We should measure how long it takes for big arrays.
We need to check memory use for different sizes.
It is important to test edge cases to make sure it works well.

By using these steps, we can make sure that our solution for dividing an array into three equal sum parts is correct and works fast. For more information about array problems, we can look at Array Partition and other articles.

Frequently Asked Questions

1. What is the array partitioning problem in programming?

The array partitioning problem is about splitting an array into parts that have equal sums. When we talk about splitting an array into three equal sum parts, we want to know if we can divide the array into three parts. Each part should be next to each other and have the same total sum. We see this problem a lot in coding interviews and algorithm tests.

2. How can I solve the partition array into three equal sum parts problem?

To solve the problem of partitioning an array into three equal sum parts, we first need to find the total sum of the array. If this total sum is not able to be divided by three, we should return false. If it can be divided, we can use a two-pointer method to find three parts that have the same sum. This way of solving makes sure we do it fast and keep the rules of the problem.

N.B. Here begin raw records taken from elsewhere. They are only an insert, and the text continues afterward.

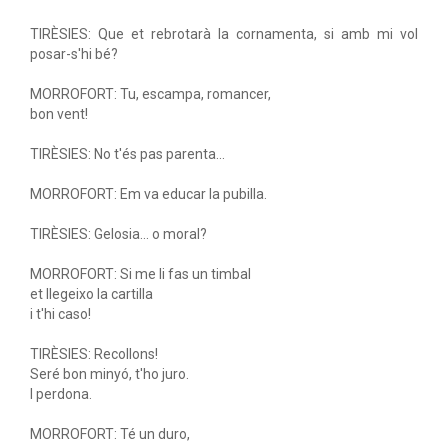
TIRÈSIES: Que et rebrotarà la cornamenta, si amb mi vol
posar-s'hi bé?
MORROFORT: Tu, escampa, romancer,
bon vent!
TIRÈSIES: No t'és pas parenta...
MORROFORT: Em va educar la pubilla.
TIRÈSIES: Gelosia... o moral?
MORROFORT: Si me li fas un timbal
et llegeixo la cartilla
i t'hi caso!
TIRÈSIES: Recollons!
Seré bon minyó, t'ho juro.
I perdona.
MORROFORT: Té un duro,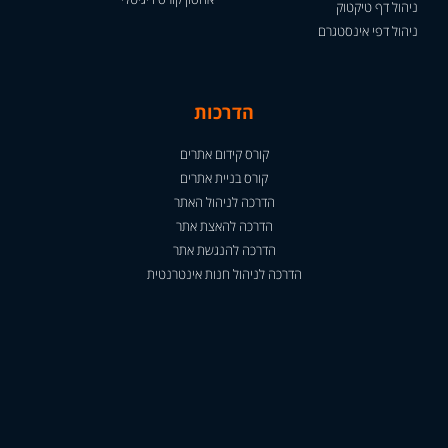
ניהול דף טיקטוק
ניהול דפי אינסטגרם
הדרכות
קורס קידום אתרים
קורס בניית אתרים
הדרכה לניהול האתר
הדרכה להאצת אתר
הדרכה להנגשת אתר
הדרכה לניהול חנות אינטרנטית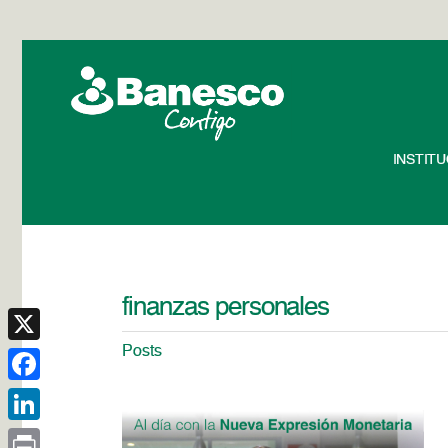
INSTIT
finanzas personales
Posts
X
Facebook
LinkedIn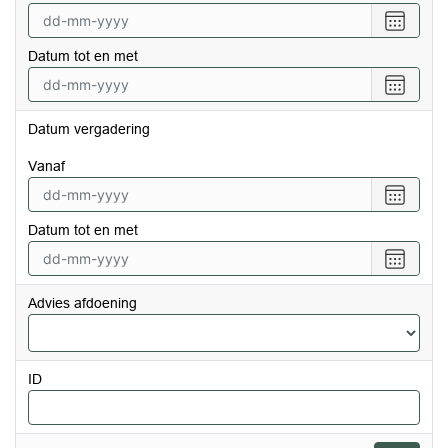
Selecte
een
Datum tot en met
datum
vanaf
Selecte
een
datum
Datum vergadering
tot
en
vanaf
met
Selecte
een
Datum tot en met
datum
vanaf
Selecte
een
datum
Advies afdoening
tot
en
met
ID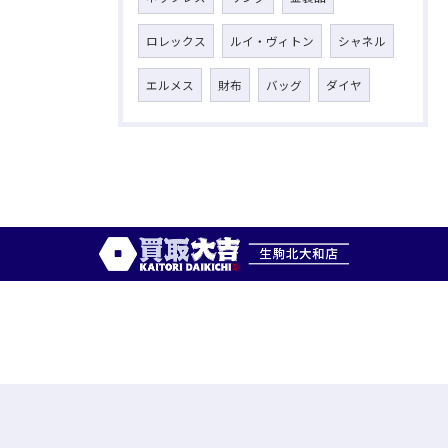
ロレックス
ルイ・ヴィトン
シャネル
エルメス
財布
バッグ
ダイヤ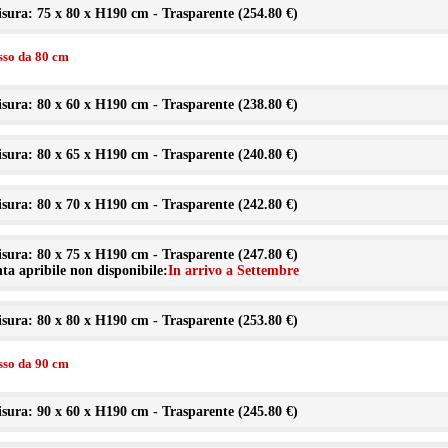
sura: 75 x 80 x H190 cm - Trasparente (
254.80 €
)
isso da 80 cm
sura: 80 x 60 x H190 cm - Trasparente (
238.80 €
)
sura: 80 x 65 x H190 cm - Trasparente (
240.80 €
)
sura: 80 x 70 x H190 cm - Trasparente (
242.80 €
)
sura: 80 x 75 x H190 cm - Trasparente (
247.80 €
)
ta apribile non disponibile:
In arrivo a Settembre
sura: 80 x 80 x H190 cm - Trasparente (
253.80 €
)
isso da 90 cm
sura: 90 x 60 x H190 cm - Trasparente (
245.80 €
)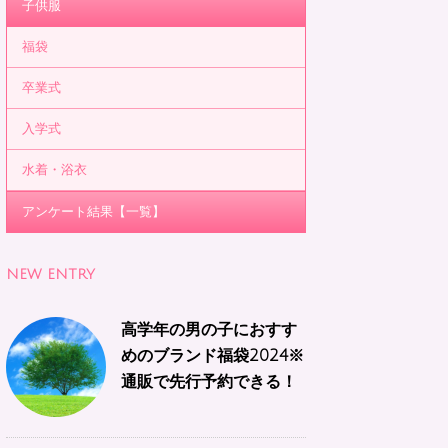
子供服
福袋
卒業式
入学式
水着・浴衣
アンケート結果【一覧】
NEW ENTRY
高学年の男の子におすす
めのブランド福袋2024※
通販で先行予約できる！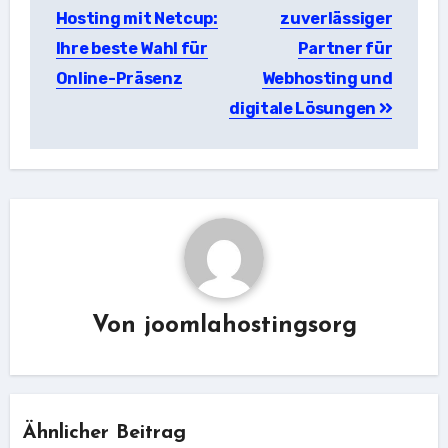
Hosting mit Netcup:
zuverlässiger
Ihre beste Wahl für
Partner für
Online-Präsenz
Webhosting und
digitale Lösungen
Von
joomlahostingsorg
Ähnlicher Beitrag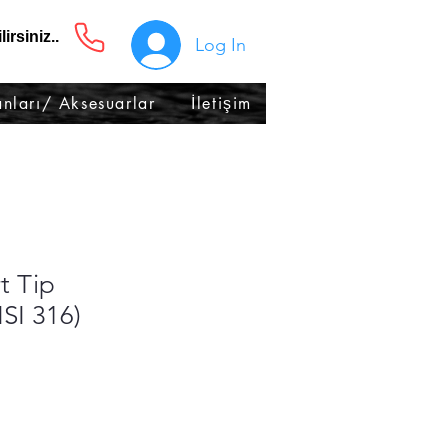
irsiniz..
Log In
nları/ Aksesuarlar
İletişim
t Tip
ISI 316)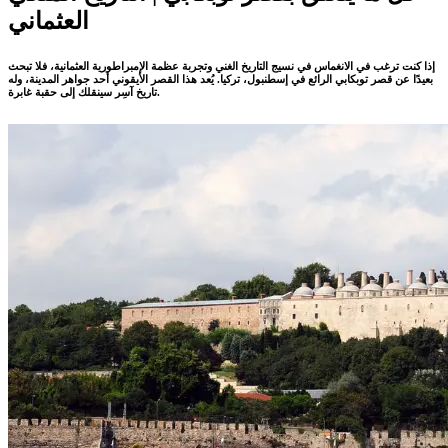
العثماني
إذا كنت ترغب في الانغماس في نسيج التاريخ الغني وتجربة عظمة الإمبراطورية العثمانية، فلا تبحث
بعيدًا عن قصر توبكابي الرائع في إسطنبول، تركيا. يُعد هذا القصر الأيقوني أحد جواهر المدينة، وله
تاريخ آسِر سينقلك إلى حقبة غابرة.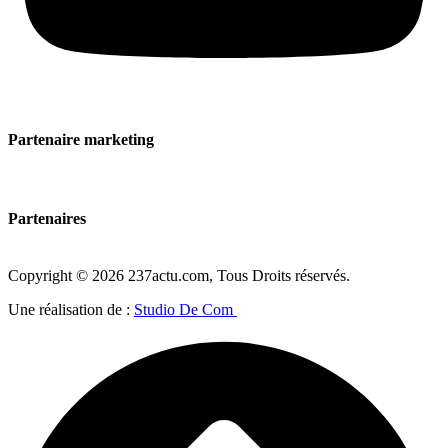
Partenaire marketing
Partenaires
Copyright © 2026 237actu.com, Tous Droits réservés.
Une réalisation de :
Studio De Com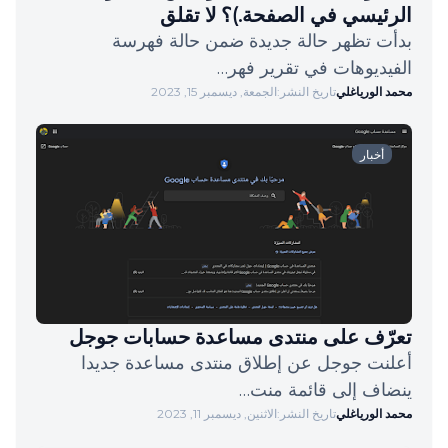
الرئيسي في الصفحة.)؟ لا تقلق
بدأت تظهر حالة جديدة ضمن حالة فهرسة
الفيديوهات في تقرير فهر…
محمد الورياغلي
تاريخ النشر:
الجمعة, ديسمبر 15, 2023
أخبار
تعرّف على منتدى مساعدة حسابات جوجل
أعلنت جوجل عن إطلاق منتدى مساعدة جديدا
ينضاف إلى قائمة منت…
محمد الورياغلي
تاريخ النشر:
الاثنين, ديسمبر 11, 2023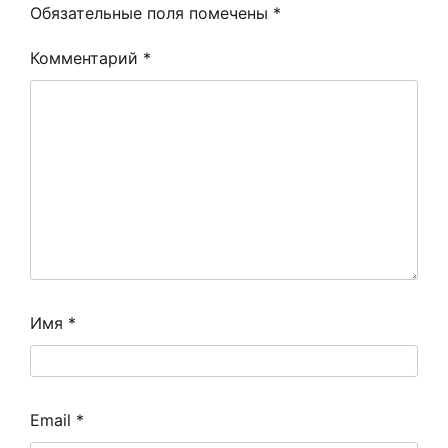
Обязательные поля помечены
*
Комментарий
*
Имя
*
Email
*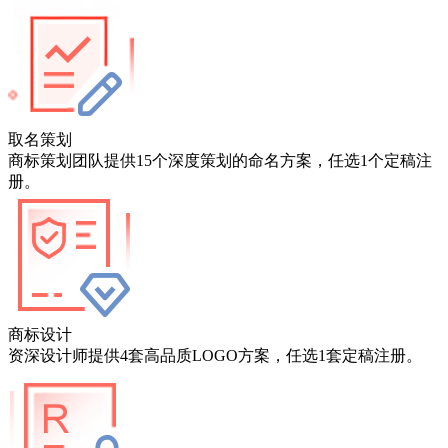
取名策划
商标策划团队提供15个深度策划的命名方案，任选1个定稿注
册。
商标设计
资深设计师提供4套高品质LOGO方案，任选1套定稿注册。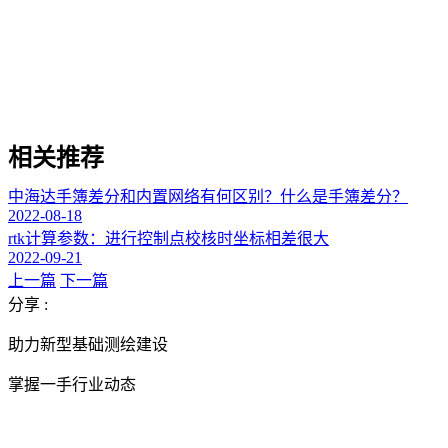
相关推荐
中海达手簿差分和内置网络有何区别？什么是手簿差分？
2022-08-18
rtk计算参数：进行控制点校核时坐标相差很大
2022-09-21
上一篇
下一篇
分享 :
助力新型基础测绘建设
掌握一手行业动态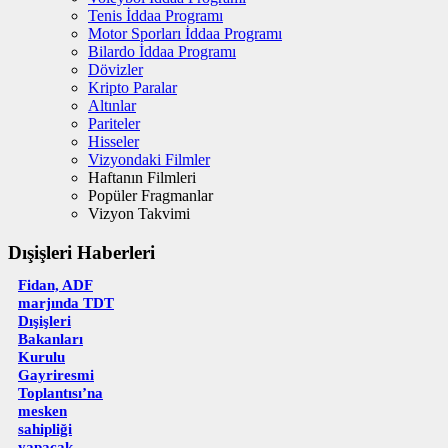
Tenis İddaa Programı
Motor Sporları İddaa Programı
Bilardo İddaa Programı
Dövizler
Kripto Paralar
Altınlar
Pariteler
Hisseler
Vizyondaki Filmler
Haftanın Filmleri
Popüler Fragmanlar
Vizyon Takvimi
Dışişleri Haberleri
Fidan, ADF
marjında TDT
Dışişleri
Bakanları
Kurulu
Gayriresmi
Toplantısı’na
mesken
sahipliği
yapacak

3. What is the time complexity of the algorithm for partitioning an array?

The time complexity for the best way to partition an array into three equal sum parts is O(n). Here, n is the length of the array. We get this efficiency by making one pass to find the total sum. Then we make another pass to find the three parts. This is very important when we work with big arrays.

4. Can the partition array into three equal sum parts problem have multiple solutions?

Yes, the partition array into three equal sum parts problem can have many valid solutions. Different groups of subarrays can give the same total sum. So even if the problem wants us to find any valid way to partition, we must make sure that each part is next to each other and adds up to the target value.

5. Are there any edge cases to consider when partitioning an array?

When we partition an array into three equal sum parts, we must think about edge cases. These include arrays that have less than three elements, arrays with negative numbers, and arrays where the total sum is zero. Each of these cases can change how we can partition the array correctly. So we need to deal with them right in our work.

For more helpful tips on array problems, check our articles on Array Two Sum and Array Contains Duplicate. These topics can help us understand more about how to work with arrays.